Eles já estão acostumados, não se preocupem. Vou só apresentar vocês rapidamente, porque tenho que voltar para o meu turno ─ respondeu o Oficial, sorrindo para nós.

Se eu o achava ligeiramente esquisito pela sua atitude, não fazia ideia do que esperar dos pais dele.

Nós saímos da viatura e o Oficial Cullen destrancou a porta da frente – o que demonstrava que ele realmente morava ali, ou, pelo menos, tinha permissão para entrar e sair daquela casa quando bem entendesse.

Ele entrou primeiro e segurou a porta para nós. Alice estava na minha frente, ainda bastante protetora em relação a mim, mas devido à sua baixa estatura, consegui enxergar perfeitamente o hall de entrada daquela maravilha que o Oficial Cullen devia chamar de lar.

O piso era de madeira clara e elegante – como tudo naquela casa – e as paredes pintadas num tom de laranja quente e suave tornavam o ambiente mais acolhedor. Ao lado direito da porta, havia uma espécie de “cabideiro de ganchos" grudado à parede, e três casacos apoiados nele. No chão, três botas: duas marrom-escuras que poderiam facilmente pertencer a gigantes, de tão grandes, e outra mais delicada, tanto em tamanho, quanto em modelo.

Perguntei-me se alguns daqueles pertences eram do policial, ou se mais alguém além dos pais dele morava naquela casa, já que as botas que ele usava eram idênticas às que estavam sob o “cabideiro", e eu achava meio estranho que uma pessoa tivesse dois itens de vestimenta iguais, apesar de saber que gente rica geralmente fazia tudo o que dava na telha, afinal, não precisavam economizar em absolutamente nada.

Do lado esquerdo, havia um móvel de madeira na altura de minha cintura, com uma única gaveta, e de tom mais escuro que o piso. Acima dele, um espelho com uma moldura da mesma cor e, de relance, vi que minha aparência estava péssima. Ainda na mesma parede, alguns metros mais para frente, percebi uma escada de madeira – com corrimão do mesmo material – que levava até o andar de cima.

O Oficial foi nos conduzindo por um pequeno corredor até chegarmos a um ambiente bastante amplo.

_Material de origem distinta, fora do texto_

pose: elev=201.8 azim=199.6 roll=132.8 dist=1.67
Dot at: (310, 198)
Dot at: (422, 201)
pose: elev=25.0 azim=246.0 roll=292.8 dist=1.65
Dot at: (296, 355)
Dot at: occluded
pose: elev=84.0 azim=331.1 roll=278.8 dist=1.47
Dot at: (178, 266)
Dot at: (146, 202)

De meu lado esquerdo, a “sala de estar", composta por um sofá marrom em “L", que ficava apoiado na parede oeste, cheíssimo de almofadas estampadas em padrões de folhas; um tapete felpudo e branco; uma mesinha de centro quadrada, de madeira clara, com tampo de vidro; além do móvel da televisão – que, para mim, poderia facilmente ser confundida com uma tela de cinema – com alguns livros e porta-retratos.

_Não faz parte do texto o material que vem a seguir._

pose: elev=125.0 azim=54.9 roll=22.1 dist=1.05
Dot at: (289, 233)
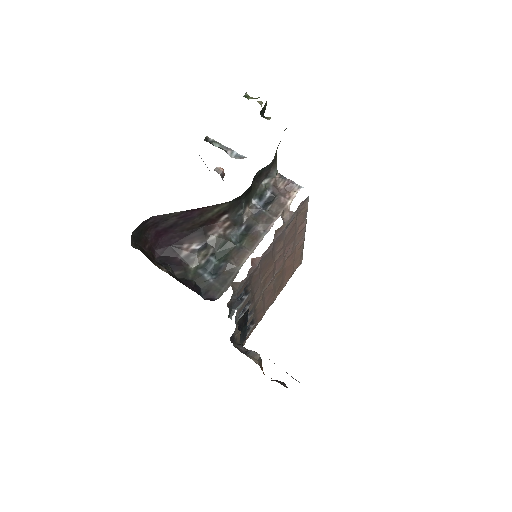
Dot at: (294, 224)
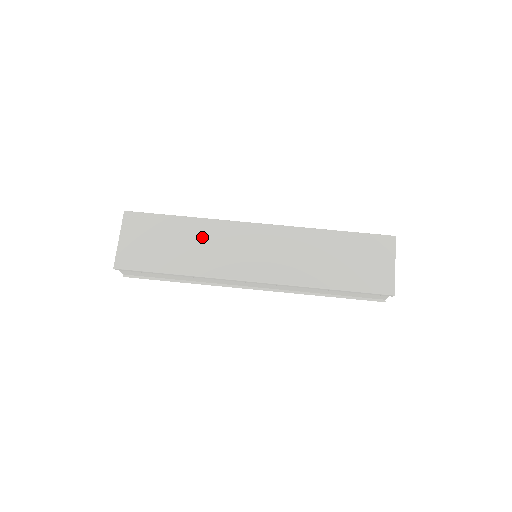
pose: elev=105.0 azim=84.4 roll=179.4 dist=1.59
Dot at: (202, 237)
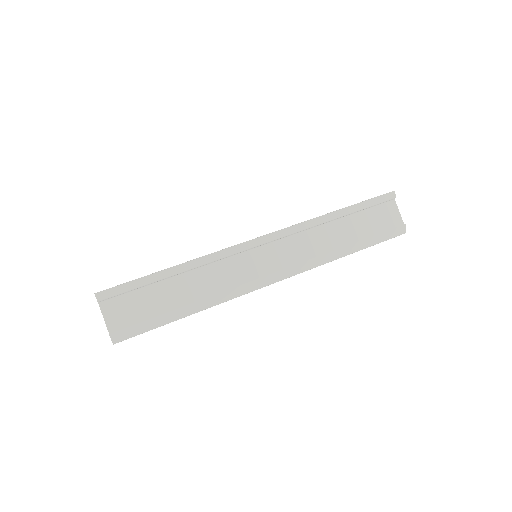
Dot at: occluded
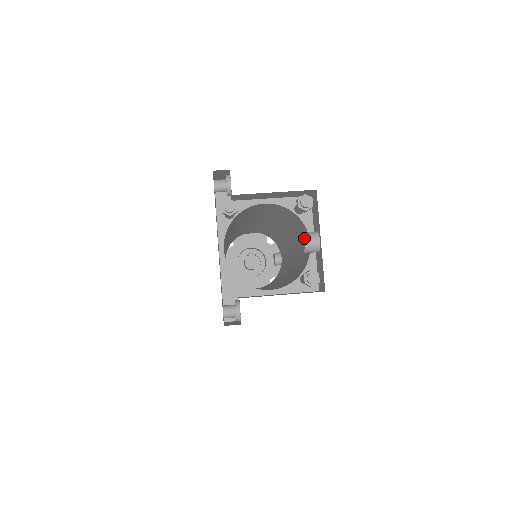
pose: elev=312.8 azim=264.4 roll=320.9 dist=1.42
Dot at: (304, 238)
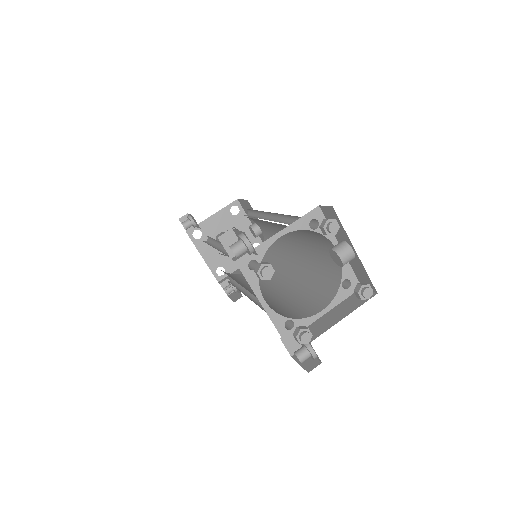
Dot at: (339, 256)
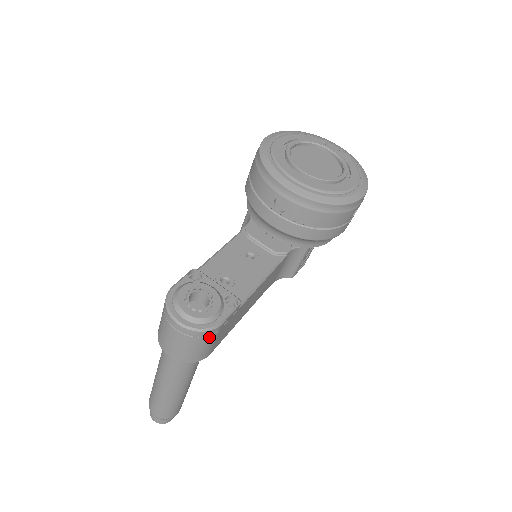
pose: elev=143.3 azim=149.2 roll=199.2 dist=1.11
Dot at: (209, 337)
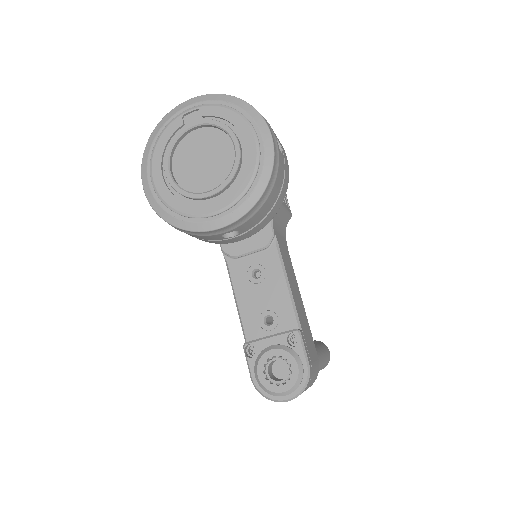
Dot at: (311, 376)
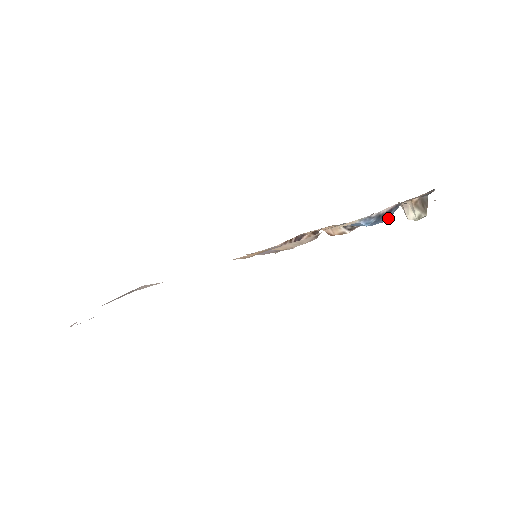
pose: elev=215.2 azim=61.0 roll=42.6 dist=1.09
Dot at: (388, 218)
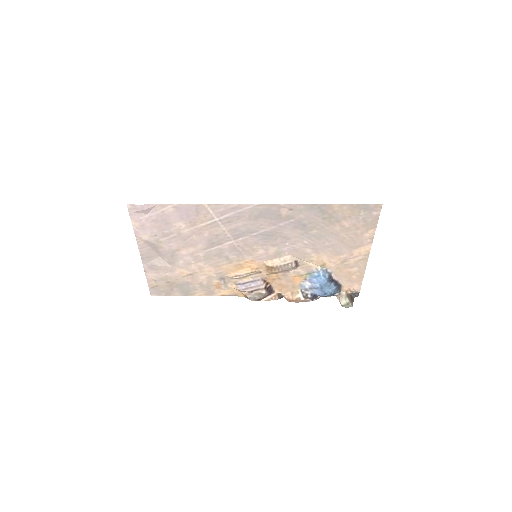
Dot at: (331, 292)
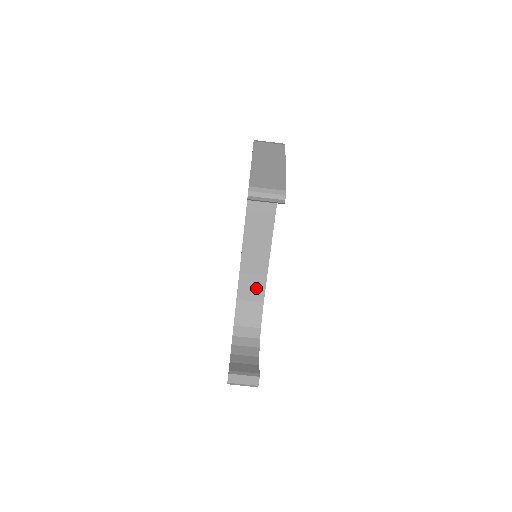
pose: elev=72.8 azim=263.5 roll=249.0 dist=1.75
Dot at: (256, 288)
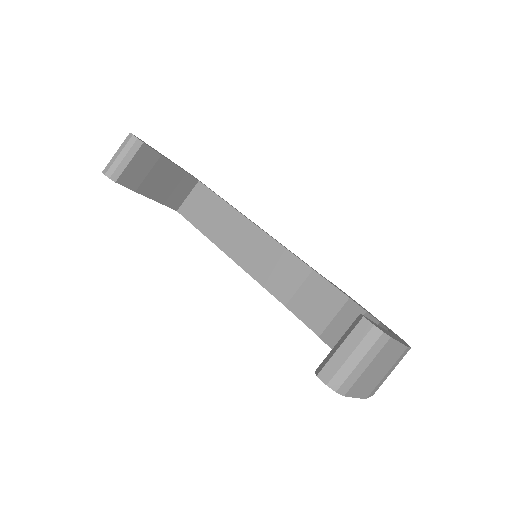
Dot at: (321, 296)
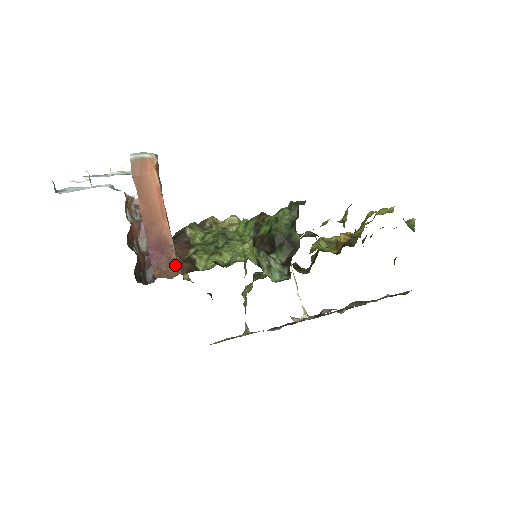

Tais porta-retratos registravam, nas mais variadas configurações, quatro pessoas, sendo três homens – um deles o Oficial – e uma mulher, o que batia certinho com o número de botas e casacos no hall de entrada. Por causa da distância, não consegui ver com detalhes a aparência das outras pessoas na foto, mas algo me dizia que eu não demoraria muito para conhecê-las.

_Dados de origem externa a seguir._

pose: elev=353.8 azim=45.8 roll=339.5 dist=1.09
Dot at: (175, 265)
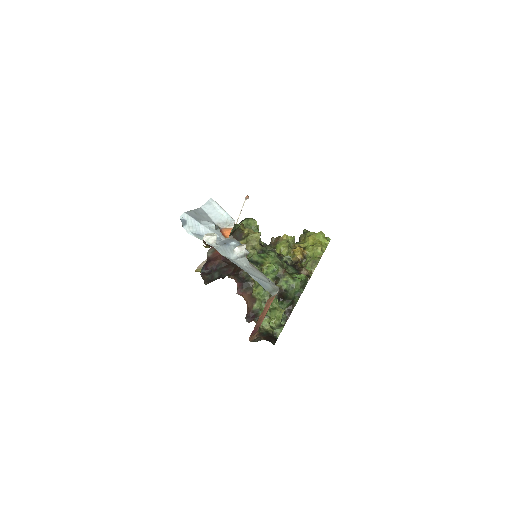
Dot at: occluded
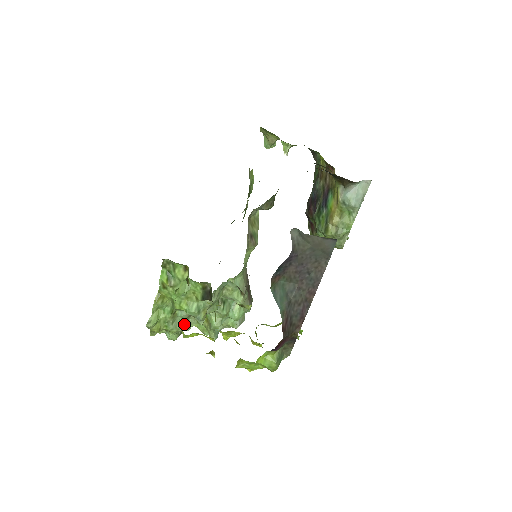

Do outro lado, uma mesa retangular de oito lugares, o tampo também de vidro, com cadeiras acolchoadas num tom de marfim, compondo uma sala de jantar elegante e que combinava perfeitamente com o ambiente composto.

Na parede de fundo, que unia as duas salas, três janelas em arco que iam do chão ao teto – e demorei um pouco para perceber que a do meio, na verdade era uma porta que levava a algum ambiente externo. Havia cortinas cor de creme da mesma altura; elas estavam abertas, mas a escuridão da noite me impedia de enxergar com clareza o que tinha do outro lado.

Ao final da sala de jantar, à leste, havia uma outra parede, com uma grande abertura, mas as luzes apagadas do outro cômodo me deixavam sem ideia sobre o que ele seria... Uma cozinha, talvez?

O Oficial Cullen nos deixou “à vontade” e foi chamar os pais no andar de cima. Nós estávamos cansados, mas não seríamos loucos de sujarmos qualquer um daqueles móveis perfeitos, então nos ativemos a permanecermos quietos. Não sabíamos se podíamos realmente confiar naquelas pessoas e a última coisa que queríamos era mais encrenca – ainda mais pelo fato de que havia um policial em cena!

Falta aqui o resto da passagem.